Predictably, I spoke in Citizens Participation to note that for some years I had been warning of the laxity of the City in dealing with drainage and storm water. The remedies after so many years of neglect could be expensive.
Finally the Accommodation Overlay amendment. This was to be a first step of a broader amendment to City ordinances to shape and restrain hotel development within the City. For a time last night, it looked as though it would stumble, but it recovered and squeaked through.
Before Council was a map showing the Overlay District on the Peninsula and the properties within the district that the City proposed to exclude. These properties included churches, parking stations, residential and commercial developments which in the opinion of the City were not presently suitable for hotel development. Overall there were 86 properties excluded. Letters had been sent to the owners of these properties noting the proposed exclusion. It was noted by both the Mayor and staff that those properties that were excluded would be able to be included in the overlay zone by application to the Board of Zoning Appeals. By the way the Mayor spoke, it would seem only a simple, almost automatic process, to be again included in the overlay zone. He also noted that he considered the major amendments to the ordinance relating to regional planning, transport, shuttles etc. would follow-up this first step.
There was also another map but not in the public package which defined the size of hotels in specific areas.
There was an hour-long debate over the amendments and we would summarize it as follows. Council
members generally agreed that something needed to be done to restrain the growth of hotels on the Peninsula. But how was this to be done? And if it is done as the Mayor suggests with the removal of properties from the existing overlay zone then more work was needed and more notice given to the owners of the affected properties. Probably no Council member disagreed that more work was necessary and more notice given. The issue then became as to whether the proposed amendment should be deferred or given its first reading. Those wishing for a first reading said that there was plenty of time to gather more information and the views of property owners, the public and the Planning Commission before the second reading. The latter could be scheduled any time. No, said others, it is not right to move even to a first reading without all of the necessary information.

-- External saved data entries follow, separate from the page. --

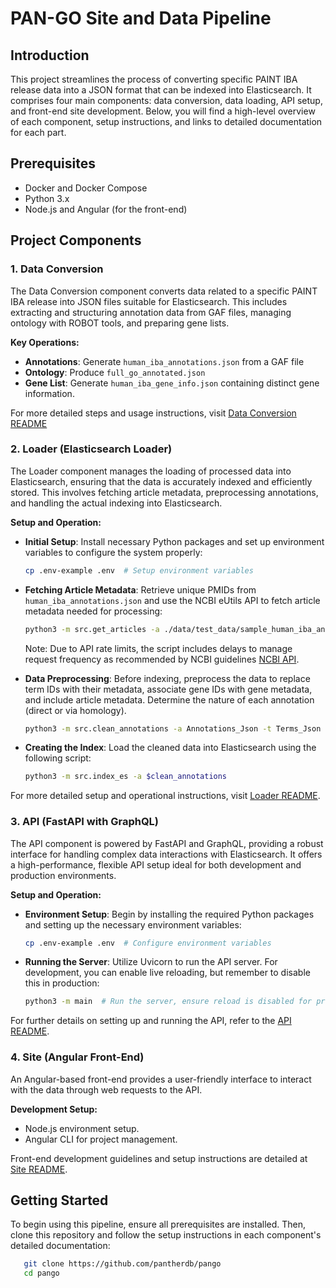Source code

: # PAN-GO Site and Data Pipeline

## Introduction
This project streamlines the process of converting specific PAINT IBA release data into a JSON format that can be indexed into Elasticsearch. It comprises four main components: data conversion, data loading, API setup, and front-end site development. Below, you will find a high-level overview of each component, setup instructions, and links to detailed documentation for each part.

## Prerequisites
- Docker and Docker Compose
- Python 3.x
- Node.js and Angular (for the front-end)

## Project Components

### 1. Data Conversion
The Data Conversion component converts data related to a specific PAINT IBA release into JSON files suitable for Elasticsearch. This includes extracting and structuring annotation data from GAF files, managing ontology with ROBOT tools, and preparing gene lists.

**Key Operations:**
- **Annotations**: Generate `human_iba_annotations.json` from a GAF file
- **Ontology**: Produce `full_go_annotated.json`
- **Gene List**: Generate `human_iba_gene_info.json` containing distinct gene information.

For more detailed steps and usage instructions, visit [Data Conversion README](data_conversion/) 

### 2. Loader (Elasticsearch Loader)
The Loader component manages the loading of processed data into Elasticsearch, ensuring that the data is accurately indexed and efficiently stored. This involves fetching article metadata, preprocessing annotations, and handling the actual indexing into Elasticsearch.

**Setup and Operation:**
- **Initial Setup**: Install necessary Python packages and set up environment variables to configure the system properly:
    ```bash
    cp .env-example .env  # Setup environment variables
    ```

- **Fetching Article Metadata**: Retrieve unique PMIDs from `human_iba_annotations.json` and use the NCBI eUtils API to fetch article metadata needed for processing:
    ```bash
    python3 -m src.get_articles -a ./data/test_data/sample_human_iba_annotations.json -o /download/articles.json
    ```
    Note: Due to API rate limits, the script includes delays to manage request frequency as recommended by NCBI guidelines [NCBI API](https://www.ncbi.nlm.nih.gov/books/NBK25497/).

- **Data Preprocessing**: Before indexing, preprocess the data to replace term IDs with their metadata, associate gene IDs with gene metadata, and include article metadata. Determine the nature of each annotation (direct or via homology).
    ```bash
    python3 -m src.clean_annotations -a Annotations_Json -t Terms_Json -art Articles_Json -g Genes_Json -o Output_of_Clean_Annotation
    ```

- **Creating the Index**: Load the cleaned data into Elasticsearch using the following script:
    ```bash
    python3 -m src.index_es -a $clean_annotations
    ```

For more detailed setup and operational instructions, visit [Loader README](loader).


### 3. API (FastAPI with GraphQL)
The API component is powered by FastAPI and GraphQL, providing a robust interface for handling complex data interactions with Elasticsearch. It offers a high-performance, flexible API setup ideal for both development and production environments.

**Setup and Operation:**
- **Environment Setup**: Begin by installing the required Python packages and setting up the necessary environment variables:
    ```bash
    cp .env-example .env  # Configure environment variables
    ```

- **Running the Server**: Utilize Uvicorn to run the API server. For development, you can enable live reloading, but remember to disable this in production:
    ```bash
    python3 -m main  # Run the server, ensure reload is disabled for production
    ```

For further details on setting up and running the API, refer to the [API README](api).


### 4. Site (Angular Front-End)
An Angular-based front-end provides a user-friendly interface to interact with the data through web requests to the API.

**Development Setup:**
- Node.js environment setup.
- Angular CLI for project management.

Front-end development guidelines and setup instructions are detailed at [Site README](site-angular).

## Getting Started
To begin using this pipeline, ensure all prerequisites are installed. Then, clone this repository and follow the setup instructions in each component's detailed documentation:

```bash
   git clone https://github.com/pantherdb/pango
   cd pango
```

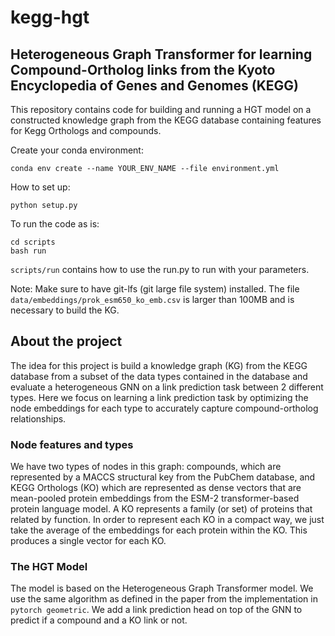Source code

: # kegg-hgt

## Heterogeneous Graph Transformer for learning Compound-Ortholog links from the Kyoto Encyclopedia of Genes and Genomes (KEGG)

This repository contains code for building and running a HGT model on a constructed knowledge graph from the KEGG database containing features for Kegg Orthologs and compounds.

Create your conda environment:

```
conda env create --name YOUR_ENV_NAME --file environment.yml
```

How to set up:

```
python setup.py
```

To run the code as is:

```
cd scripts
bash run
```

`scripts/run` contains how to use the run.py to run with your parameters.

Note: Make sure to have git-lfs (git large file system) installed. The file `data/embeddings/prok_esm650_ko_emb.csv` is larger than 100MB and is necessary to build the KG.

## About the project

The idea for this project is build a knowledge graph (KG) from the KEGG database from a subset of the data types contained in the database and evaluate a heterogeneous GNN on a link prediction task between 2 different types. Here we focus on learning a link prediction task by optimizing the node embeddings for each type to accurately capture compound-ortholog relationships.

### Node features and types

We have two types of nodes in this graph: compounds, which are represented by a MACCS structural key from the PubChem database, and KEGG Orthologs (KO) which are represented as dense vectors that are mean-pooled protein embeddings from the ESM-2 transformer-based protein language model. A KO represents a family (or set) of proteins that related by function. In order to represent each KO in a compact way, we just take the average of the embeddings for each protein within the KO. This produces a single vector for each KO.

### The HGT Model

The model is based on the Heterogeneous Graph Transformer model. We use the same algorithm as defined in the paper from the implementation in `pytorch geometric`. We add a link prediction head on top of the GNN to predict if a compound and a KO link or not.
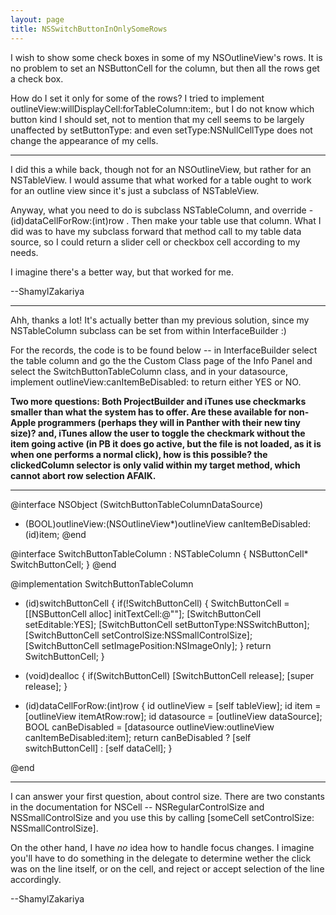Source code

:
 ```yaml
---
layout: page
title: NSSwitchButtonInOnlySomeRows
---
```


I wish to show some check boxes in some of my NSOutlineView's rows. It is no problem to set an NSButtonCell for the column, but then all the rows get a check box.

How do I set it only for some of the rows? I tried to implement outlineView:willDisplayCell:forTableColumn:item:, but I do not know which button kind I should set, not to mention that my cell seems to be largely unaffected by setButtonType: and even setType:NSNullCellType does not change the appearance of my cells.

----

I did this a while back, though not for an NSOutlineView, but rather for an NSTableView. I would assume that what worked for a table ought to work for an outline view since it's just a subclass of NSTableView.

Anyway, what you need to do is subclass NSTableColumn, and override - (id)dataCellForRow:(int)row . Then make your table use that column.
What I did was to have my subclass forward that method call to my table data source, so I could return a slider cell or checkbox cell according to my needs. 

I imagine there's a better way, but that worked for me.

--ShamylZakariya

----

Ahh, thanks a lot! It's actually better than my previous solution, since my NSTableColumn subclass can be set from within InterfaceBuilder :)

For the records, the code is to be found below -- in InterfaceBuilder select the table column and go the the Custom Class page of the Info Panel and select the SwitchButtonTableColumn class, and in your datasource, implement outlineView:canItemBeDisabled: to return either YES or NO.

**Two more questions: Both ProjectBuilder and iTunes use checkmarks smaller than what the system has to offer. Are these available for non-Apple programmers (perhaps they will in Panther with their new tiny size)? and, iTunes allow the user to toggle the checkmark without the item going active (in PB it does go active, but the file is not loaded, as it is when one performs a normal click), how is this possible? the clickedColumn selector is only valid within my target method, which cannot abort row selection AFAIK.**

----
    
@interface NSObject (SwitchButtonTableColumnDataSource)
- (BOOL)outlineView:(NSOutlineView*)outlineView canItemBeDisabled:(id)item;
@end

@interface SwitchButtonTableColumn : NSTableColumn
{
   NSButtonCell* SwitchButtonCell;
}
@end

@implementation SwitchButtonTableColumn

- (id)switchButtonCell
{
   if(!SwitchButtonCell)
   {
      SwitchButtonCell = [[NSButtonCell alloc] initTextCell:@""];
      [SwitchButtonCell setEditable:YES];
      [SwitchButtonCell setButtonType:NSSwitchButton];
      [SwitchButtonCell setControlSize:NSSmallControlSize];
      [SwitchButtonCell setImagePosition:NSImageOnly];
   }
   return SwitchButtonCell;
}

- (void)dealloc
{
   if(SwitchButtonCell)
      [SwitchButtonCell release];
   [super release];
}

- (id)dataCellForRow:(int)row
{
   id outlineView = [self tableView];
   id item = [outlineView itemAtRow:row];
   id datasource = [outlineView dataSource];
   BOOL canBeDisabled = [datasource outlineView:outlineView canItemBeDisabled:item];
   return canBeDisabled ? [self switchButtonCell] : [self dataCell];
}

@end


----

I can answer your first question, about control size. There are two constants in the documentation for NSCell -- NSRegularControlSize and NSSmallControlSize and you use this by calling [someCell setControlSize: NSSmallControlSize]. 

On the other hand, I have *no* idea how to handle focus changes. I imagine you'll have to do something in the delegate to determine wether the click was on the line itself, or on the cell, and reject or accept selection of the line accordingly.

--ShamylZakariya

So a vote was taken to defer the issue and it was defeated with seven nays and six ayes. Those favoring deferral included Council members Waring, Gregorie, Wagner, Moody, Riegel and White. Council then voted to giving a first reading with only Waring, Gregorie, Wagner and Moody opposed.
It will be interesting to see the progress of amending the ordinance. Staff seemed to think that with few letters in opposition, that the majority of owners whose properties were excluded from the overlay were happy. Councilmember Moody didn’t share this view. He knew of some property owners that were quite unhappy about the exclusion and he thought that the absence of a reply should not signify approval. We suspect that the majority of private property owners will opt to remain within the accommodation overlay. They may never take advantage of the inclusion, but why give it up?